Recorded data -
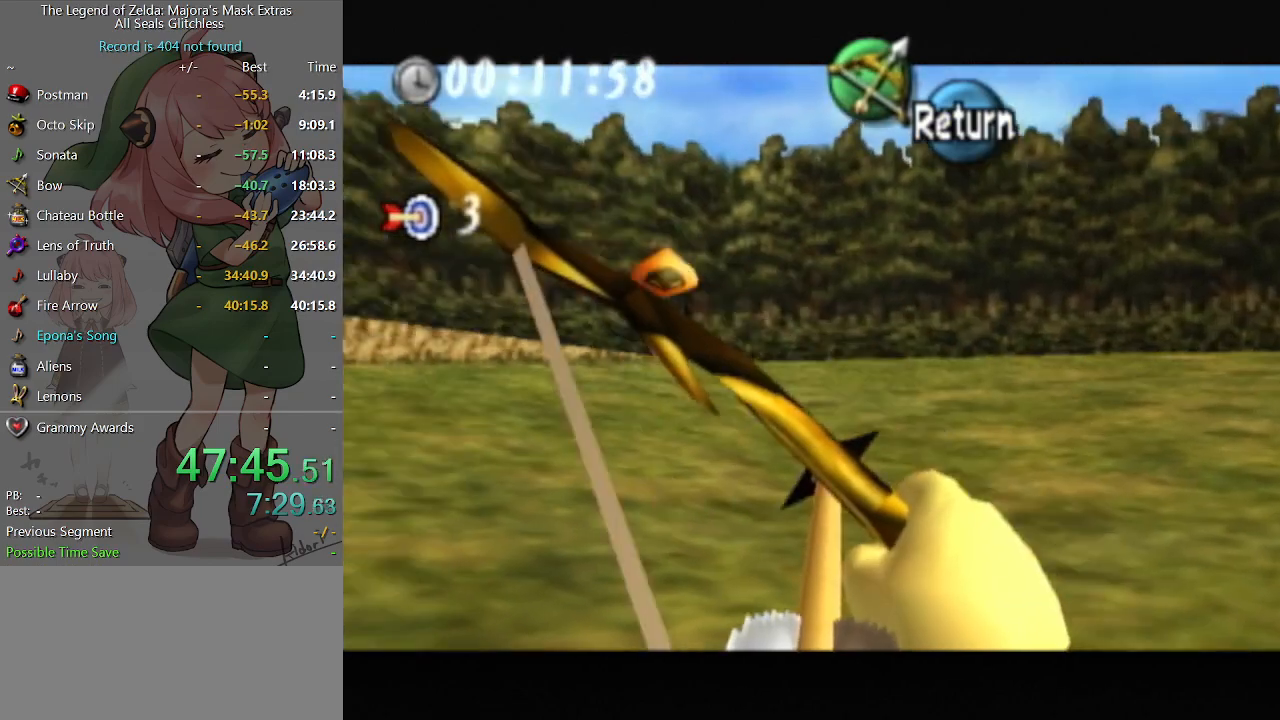
{"buttons": [], "left_stick": "center", "right_stick": "center", "events": [[100, "left_stick", "center"], [333, "B", "up"]]}
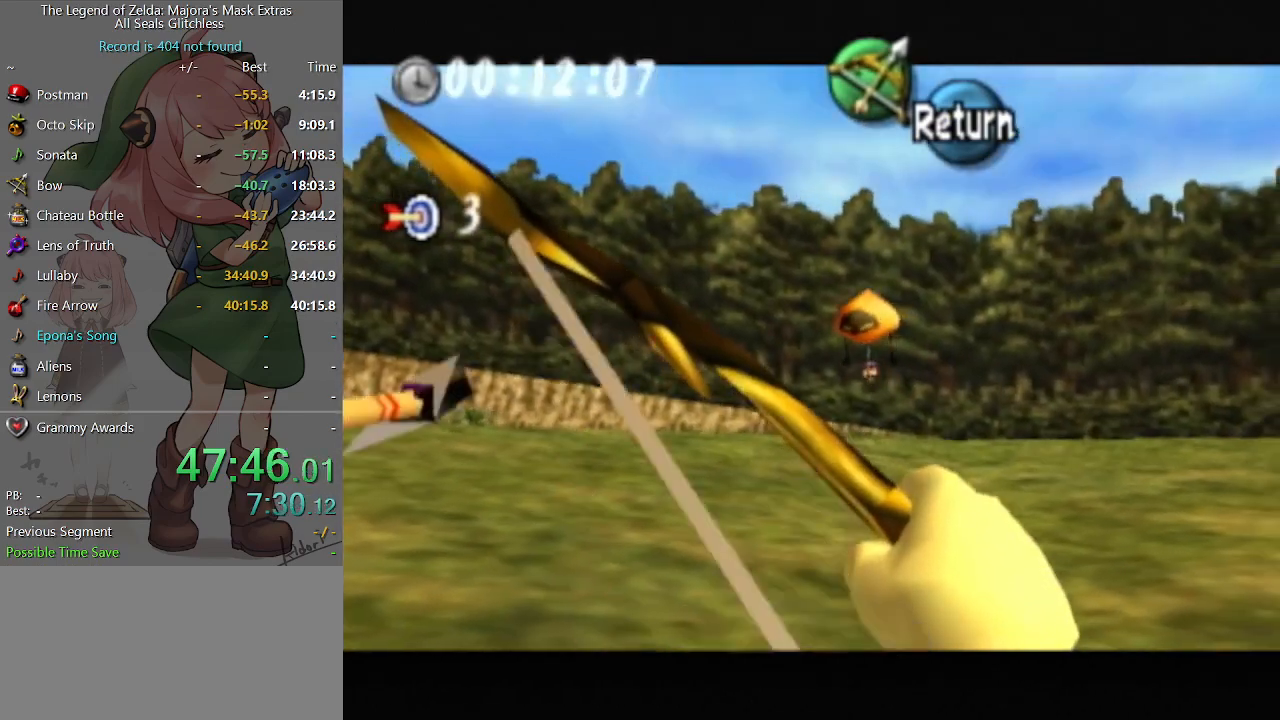
{"buttons": [], "left_stick": "down-left", "right_stick": "center", "events": [[333, "left_stick", "down-left"]]}
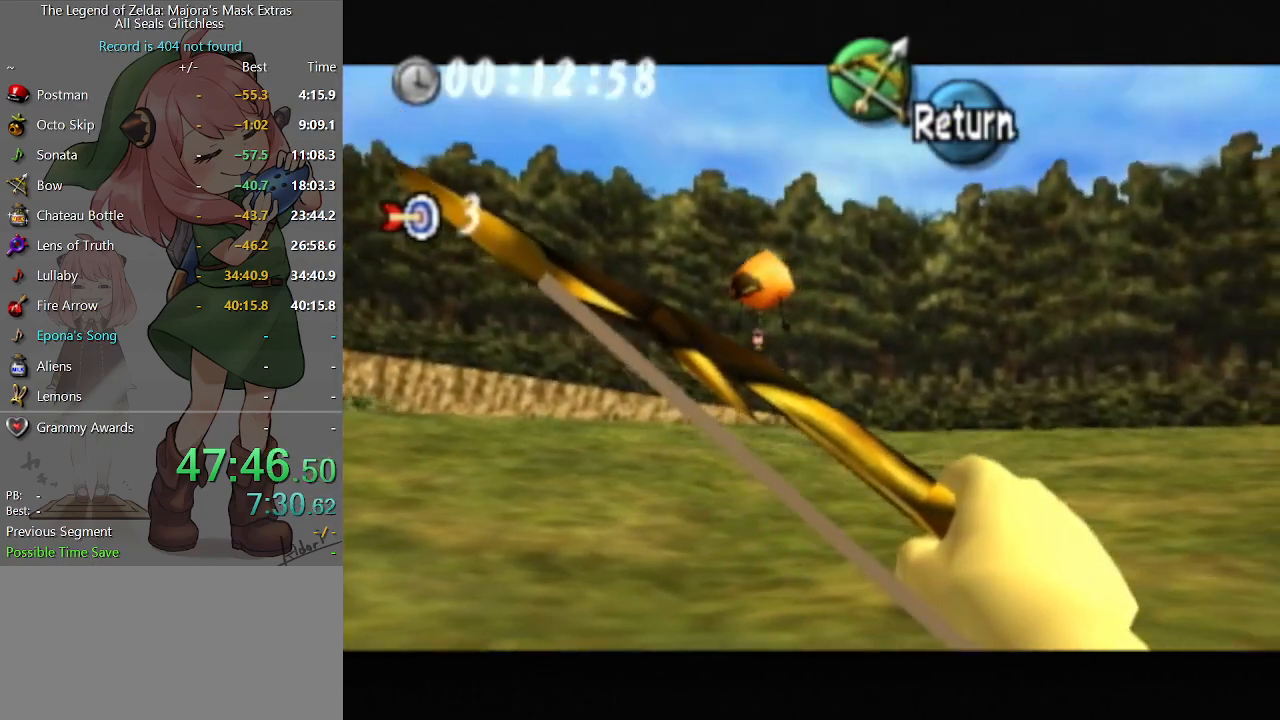
{"buttons": ["B"], "left_stick": "up", "right_stick": "center", "events": [[33, "B", "down"], [167, "left_stick", "center"], [467, "left_stick", "up"]]}
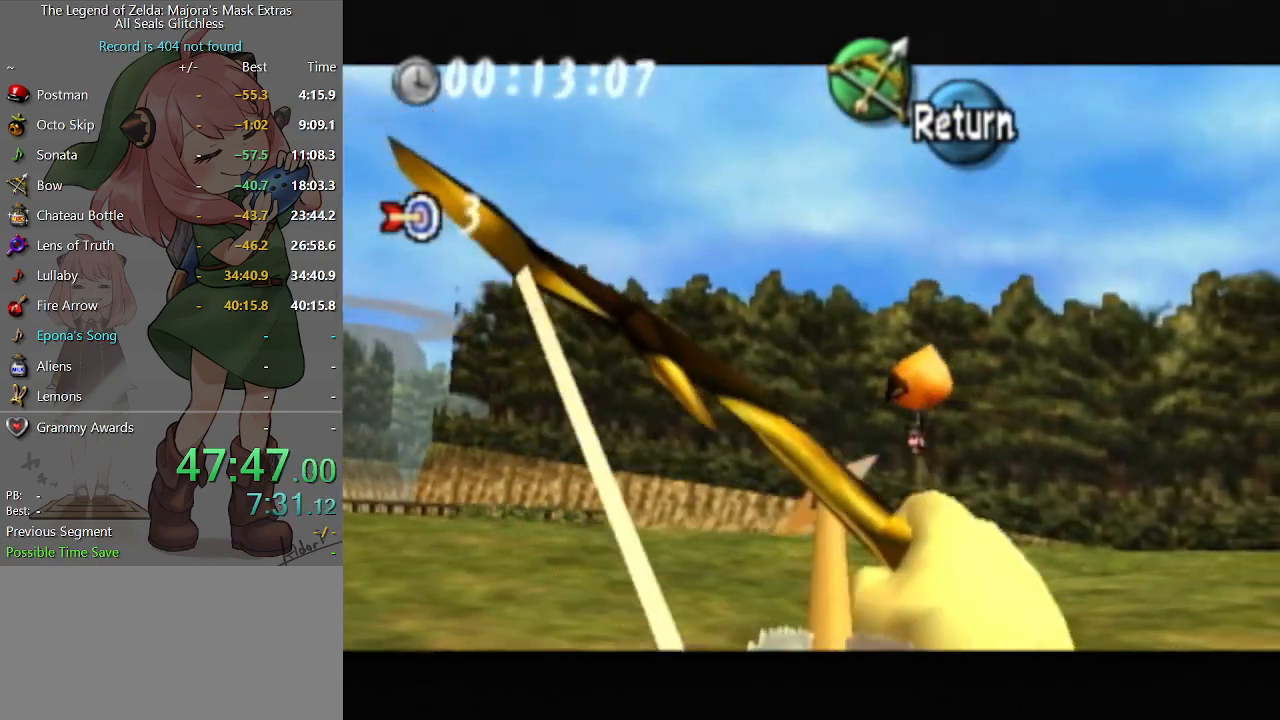
{"buttons": [], "left_stick": "right", "right_stick": "center", "events": [[67, "left_stick", "center"], [200, "B", "up"], [333, "A", "down"], [400, "A", "up"], [500, "left_stick", "right"]]}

Problem - Copy all the lines above that hold the string "down".

Reply -
{"buttons": [], "left_stick": "down-left", "right_stick": "center", "events": [[333, "left_stick", "down-left"]]}
{"buttons": ["B"], "left_stick": "up", "right_stick": "center", "events": [[33, "B", "down"], [167, "left_stick", "center"], [467, "left_stick", "up"]]}
{"buttons": [], "left_stick": "right", "right_stick": "center", "events": [[67, "left_stick", "center"], [200, "B", "up"], [333, "A", "down"], [400, "A", "up"], [500, "left_stick", "right"]]}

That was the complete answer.